Research by Holyrood PR has shown that Dundee social media users are some of the friendliest in Scotland.
The research is part of a unique report that measures how friendly people are based on their use of social media.
The report ranks how ‘friendly’ Scottish social media users are based on their likelihood to ‘like’, ‘comment’ or share posts uploaded by other Facebook users.
The data – taken over a 12 month period - shows that Scots as a whole are more likely to engage with others on Facebook when compared with the average user worldwide, but some Scottish cities can be seen to be less friendly than others. Ten key towns and cities around the country were measured by Holyrood PR’s digital team and ranked in terms of friendliness.
Dundee came in fourth behind Lerwick, Falkirk and Stromness.
Glasgow placed last in the list with some Facebook users engaging as little as two times a month with other Facebook users.

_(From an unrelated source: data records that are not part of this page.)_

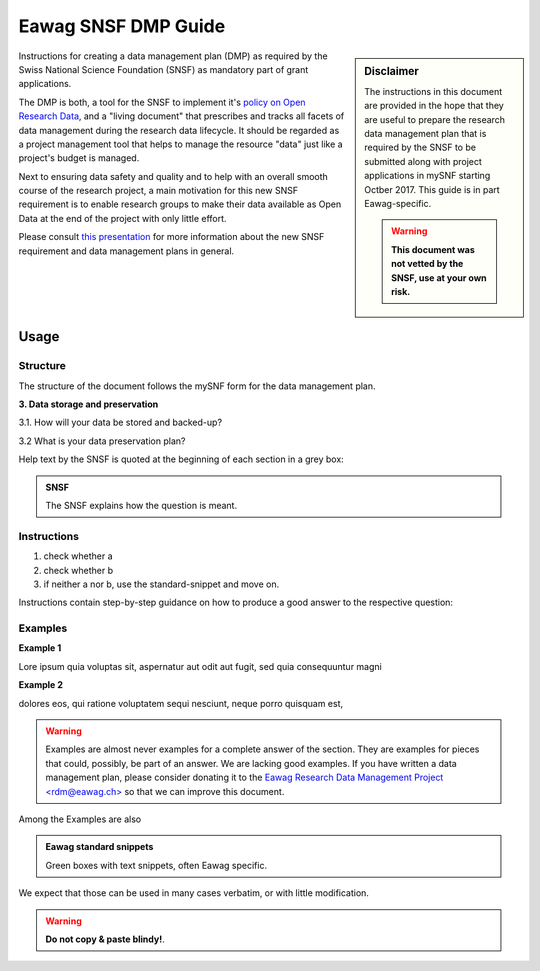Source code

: .. Eawag_SNSF_DMP_HELP documentation master file, created by
   sphinx-quickstart on Thu Aug 31 11:43:24 2017.
   You can adapt this file completely to your liking, but it should at least
   contain the root `toctree` directive.

.. |br| raw:: html

   <br />


====================	  
Eawag SNSF DMP Guide
====================

.. centered:: Version |version| (2018-01-09)

.. sidebar:: Disclaimer
	     
    The instructions in this document are provided in the hope that
    they are useful to prepare the research data management plan
    that is required by the SNSF to be submitted along with project
    applications in mySNF starting Octber 2017. This guide is in part
    Eawag-specific.

    .. warning::
       
        **This document was not vetted by the SNSF, use at your own
        risk.**


Instructions for creating a data management plan (DMP) as required by
the Swiss National Science Foundation (SNSF) as mandatory part of grant
applications.

The DMP is both, a tool for the SNSF to implement it's `policy on Open
Research Data
<http://www.snf.ch/en/theSNSF/research-policies/open_research_data/>`_,
and a "living document" that prescribes and tracks all facets of data
management during the research data lifecycle. It should be regarded
as a project management tool that helps to manage the resource "data"
just like a project's budget is managed.

Next to ensuring data safety and quality and to help with an overall
smooth course of the research project, a main motivation for this new
SNSF requirement is to enable research groups to make their data
available as Open Data at the end of the project with only little
effort.

Please consult `this presentation
<https://eawag-rdm.github.io/eawag_dmp_2017/index.html>`_ for more
information about the new SNSF requirement and data management plans
in general.

	
Usage
=====

Structure
---------

The structure of the document follows the mySNF form for the data
management plan.

.. container:: example
   
   **3. Data storage and preservation**
  
   3.1. How will your data be stored and backed-up?
    
   3.2 What is your data preservation plan?


Help text by the SNSF is quoted at the beginning of each section in a grey box:

.. admonition:: SNSF
		
        The SNSF explains how the question is meant.


Instructions
------------

.. container:: example

   1. check whether a
   2. check whether b
   3. if neither a nor b, use the standard-snippet and move on.

Instructions contain step-by-step guidance on how to produce a
good answer to the respective question:



Examples
--------

.. container:: example
   
   **Example 1**
 
   Lore ipsum quia voluptas sit, aspernatur aut odit aut fugit, sed quia
   consequuntur magni
   
   **Example 2**
   
   dolores eos, qui ratione voluptatem sequi nesciunt,
   neque porro quisquam est,

.. warning::
   
   Examples are almost never examples for a complete answer of the
   section. They are examples for pieces that could, possibly, be part
   of an answer. We are lacking good examples. If you have written a
   data management plan, please consider donating it to the `Eawag
   Research Data Management Project \<rdm@eawag.ch\> <rdm@eawag.ch>`_
   so that we can improve this document.

Among the Examples are also 

.. admonition:: Eawag standard snippets
         :class: admonition-eawag-standard-snippet

	 Green boxes with text snippets, often Eawag specific.

We expect that those can be used in many cases verbatim, or with
little modification.

.. warning::

   **Do not copy & paste blindy!**.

Edinburgh also falls short placing ninth with Edinburgh based Facebook users engaging as few as seven times with other Facebook users over a month.
Lerwick , Falkirk and Stromness on Orkney are all closely tied together in average number of engagements over a month, with a Facebook user in Lerwick or Falkirk being almost eight times more likely to engage with other Facebook users.
Kenny Murray, Digital Expert at Holyrood PR, undertook the research to show the impact of social media in Scotland. He said: “Social media is now so integrally knitted into the fabric of Scottish society – with most people under 25 using it as their sole means of communication or as an information-gathering tool.
“So a unique survey of this type offers an important insight into attitudes and behaviour of Scottish citizens.
“This latest data shows that Glasgow doesn’t actually live up to its reputation as the friendly city. In fact, it’s almost eight times less ‘friendly’ than Lerwick or Falkirk.
“And its traditional rival, Edinburgh, can’t claim any advantage as it only ended up one spot higher in ninth place.
“Glasgow’s failure could be attributed to small tight pockets of community which may actually be holding out as the last bastions of person to person engagement, and so resisting the pull to only converse via social media. Whereas, those in remote locations are simply making the best of online tools to remain in touch across distances.”
Holyrood PR also released data showing how susceptible Scots are to advertised posts on Facebook.
Falkirk leads the way with residents clicking an average of 19 advertisements in a monthly period, followed closely by Lerwick and Dundee residents.
However, Glaswegian and Edinburgh residents stayed true to their cynical nature, with Glaswegians being ten times less likely to click on an advertisement than those from Falkirk and Edinburgh residents being 50% less likely to engage with advertisements.
Kenny Murray added: “While this survey has a fun element, it does present a serious side. The data showing susceptibility to advertisements provides extremely useful intelligence for businesses and their sales and marketing teams. With many brands opting to pay heavily to target consumers through social media, it’s vital to understand just how much impact these adverts are actually having.
“With residents in two of the main cities being massively underwhelmed by advertisements, brands could be throwing money away if they don’t accurately analyse their online audiences.
“Facebook likes to hold their cards close to their chest in terms of their costing regime and how it’s decided, however if you don’t understand how likely people are to click your ad, you can’t even accurately assess how much you should be spending. We’ve heard stories of people being wildly overcharged because they don’t dig below the surface level.”